### What the exercise asks:
Skip the pictures. Set down, word for word, the lines from the start of the material up to and including the line with "der sein Titelbild".

★ ★ ★ ★ ★ ★ ★

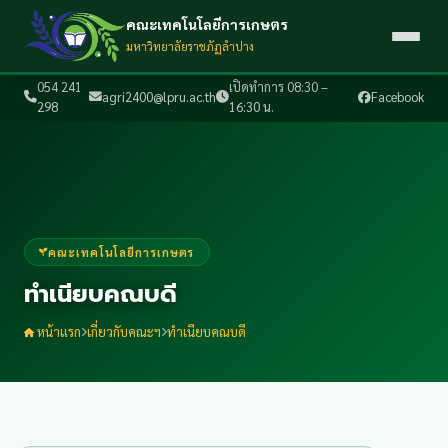
คณะเทคโนโลยีการเกษตร
มหาวิทยาลัยราชภัฏลำปาง
054 241
เปิดทำการ 08:30 –
agri2400@lpru.ac.th
Facebook
298
16:30 น.
คณะเทคโนโลยีการเกษตร
ทำเนียบคณบดี
หน้าแรก
เกี่ยวกับคณะฯ
ทำเนียบคณบดี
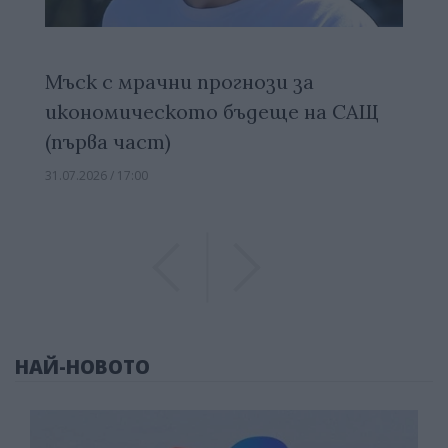
Мъск с мрачни прогнози за
икономическото бъдеще на САЩ
(първа част)
31.07.2026 / 17:00
Previous
Previous
НАЙ-НОВОТО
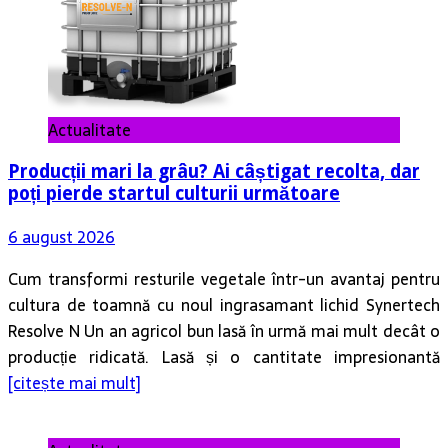
Actualitate
Producții mari la grâu? Ai câștigat recolta, dar
poți pierde startul culturii următoare
6 august 2026
Cum transformi resturile vegetale într-un avantaj pentru
cultura de toamnă cu noul ingrasamant lichid Synertech
Resolve N Un an agricol bun lasă în urmă mai mult decât o
producție ridicată. Lasă și o cantitate impresionantă
[citește mai mult]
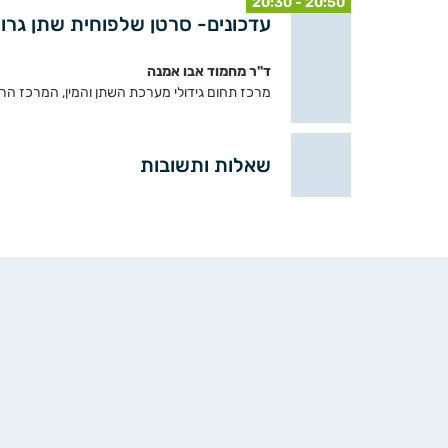
20:30 - 20:50
עדכונים- סרטן שלפוחית שתן גרו
ד"ר מחמוד אבו אמנה
מרכז תחום גידולי מערכת השתן והמין, המרכז הר
שאלות ותשובות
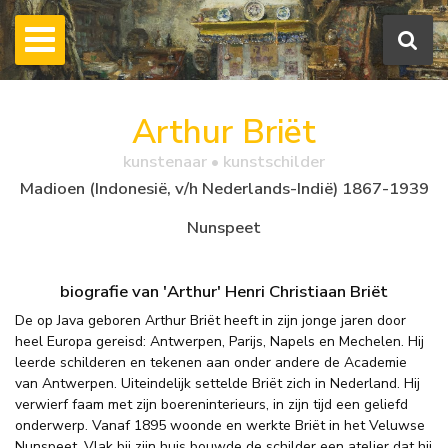
Arthur Briët
kunstenaar • kunstschilder
Madioen (Indonesië, v/h Nederlands-Indië) 1867-1939
Nunspeet
biografie van 'Arthur' Henri Christiaan Briët
De op Java geboren Arthur Briët heeft in zijn jonge jaren door
heel Europa gereisd: Antwerpen, Parijs, Napels en Mechelen. Hij
leerde schilderen en tekenen aan onder andere de Academie
van Antwerpen. Uiteindelijk settelde Briët zich in Nederland. Hij
verwierf faam met zijn boereninterieurs, in zijn tijd een geliefd
onderwerp. Vanaf 1895 woonde en werkte Briët in het Veluwse
Nunspeet. Vlak bij zijn huis bouwde de schilder een atelier dat hij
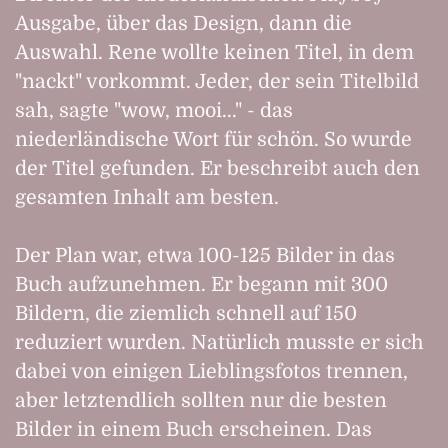
Ausgabe, über das Design, dann die
Auswahl. Rene wollte keinen Titel, in dem
"nackt" vorkommt. Jeder, der sein Titelbild
sah, sagte "wow, mooi..." - das
niederländische Wort für schön. So wurde
der Titel gefunden. Er beschreibt auch den
gesamten Inhalt am besten.
Der Plan war, etwa 100-125 Bilder in das
Buch aufzunehmen. Er begann mit 300
Bildern, die ziemlich schnell auf 150
reduziert wurden. Natürlich musste er sich
dabei von einigen Lieblingsfotos trennen,
aber letztendlich sollten nur die besten
Bilder in einem Buch erscheinen. Das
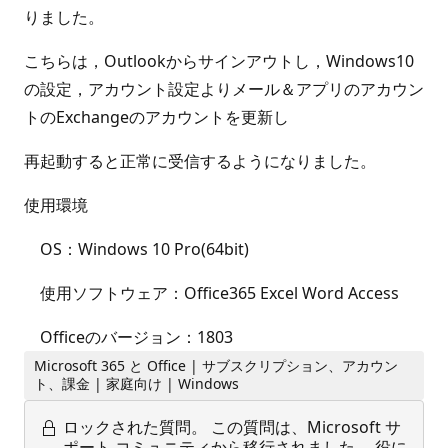
りました。
こちらは，Outlookからサインアウトし，Windows10
の設定，アカウント設定よりメール＆アプリのアカウン
トのExchangeのアカウントを更新し
再起動すると正常に受信するようになりました。
使用環境
OS：Windows 10 Pro(64bit)
使用ソフトウェア：Office365 Excel Word Access
Officeのバージョン：1803
Microsoft 365 と Office | サブスクリプション、アカウン
ト、課金 | 家庭向け | Windows
ロックされた質問。
この質問は、Microsoft サ
ポート コミュニティから移行されました。 役に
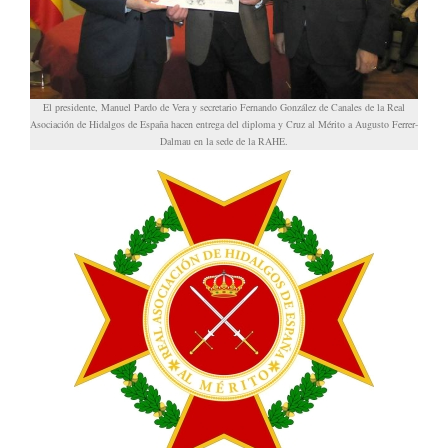
El presidente, Manuel Pardo de Vera y secretario Fernando González de Canales de la Real
Asociación de Hidalgos de España hacen entrega del diploma y Cruz al Mérito a Augusto Ferrer-
Dalmau en la sede de la RAHE.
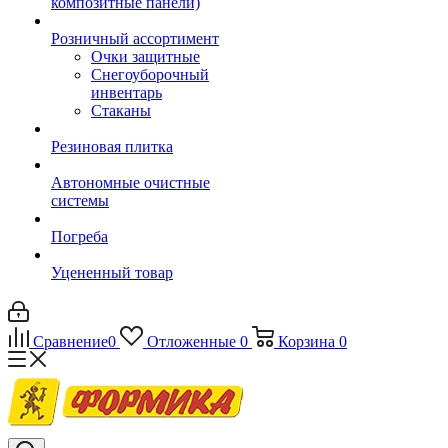
композитные панели)
Розничный ассортимент
Очки защитные
Снегоуборочный
инвентарь
Стаканы
Резиновая плитка
Автономные очистные
системы
Погреба
Уцененный товар
Сравнение
0
Отложенные
0
Корзина
0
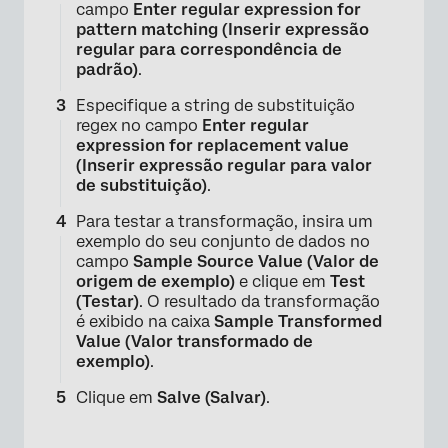
campo
Enter regular expression for
pattern matching (Inserir expressão
regular para correspondência de
padrão)
.
Especifique a string de substituição
regex no campo
Enter regular
expression for replacement value
(Inserir expressão regular para valor
de substituição)
.
Para testar a transformação, insira um
exemplo do seu conjunto de dados no
campo
Sample Source Value (Valor de
origem de exemplo)
e clique em
Test
(Testar)
. O resultado da transformação
é exibido na caixa
Sample Transformed
Value (Valor transformado de
exemplo)
.
Clique em
Salve (Salvar)
.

★ ★ ★ ★ ★ ★ ★

### Answer section:
คณะเทคโนโลยีการเกษตร
มหาวิทยาลัยราชภัฏลำปาง
054 241
เปิดทำการ 08:30 –
agri2400@lpru.ac.th
Facebook
298
16:30 น.
คณะเทคโนโลยีการเกษตร
ทำเนียบคณบดี
หน้าแรก
เกี่ยวกับคณะฯ
ทำเนียบคณบดี
Мъск с мрачни прогнози за
икономическото бъдеще на САЩ
(първа част)
31.07.2026 / 17:00
Previous
Previous
НАЙ-НОВОТО
Actualitate
Producții mari la grâu? Ai câștigat recolta, dar
poți pierde startul culturii următoare
6 august 2026
Cum transformi resturile vegetale într-un avantaj pentru
cultura de toamnă cu noul ingrasamant lichid Synertech
Resolve N Un an agricol bun lasă în urmă mai mult decât o
producție ridicată. Lasă și o cantitate impresionantă
[citește mai mult]
20:30 - 20:50
עדכונים- סרטן שלפוחית שתן גרו
ד"ר מחמוד אבו אמנה
מרכז תחום גידולי מערכת השתן והמין, המרכז הר
שאלות ותשובות
Arthur Briët
kunstenaar • kunstschilder
Madioen (Indonesië, v/h Nederlands-Indië) 1867-1939
Nunspeet
biografie van 'Arthur' Henri Christiaan Briët
De op Java geboren Arthur Briët heeft in zijn jonge jaren door
heel Europa gereisd: Antwerpen, Parijs, Napels en Mechelen. Hij
leerde schilderen en tekenen aan onder andere de Academie
van Antwerpen. Uiteindelijk settelde Briët zich in Nederland. Hij
verwierf faam met zijn boereninterieurs, in zijn tijd een geliefd
onderwerp. Vanaf 1895 woonde en werkte Briët in het Veluwse
Nunspeet. Vlak bij zijn huis bouwde de schilder een atelier dat hij
Ausgabe, über das Design, dann die
Auswahl. Rene wollte keinen Titel, in dem
"nackt" vorkommt. Jeder, der sein Titelbild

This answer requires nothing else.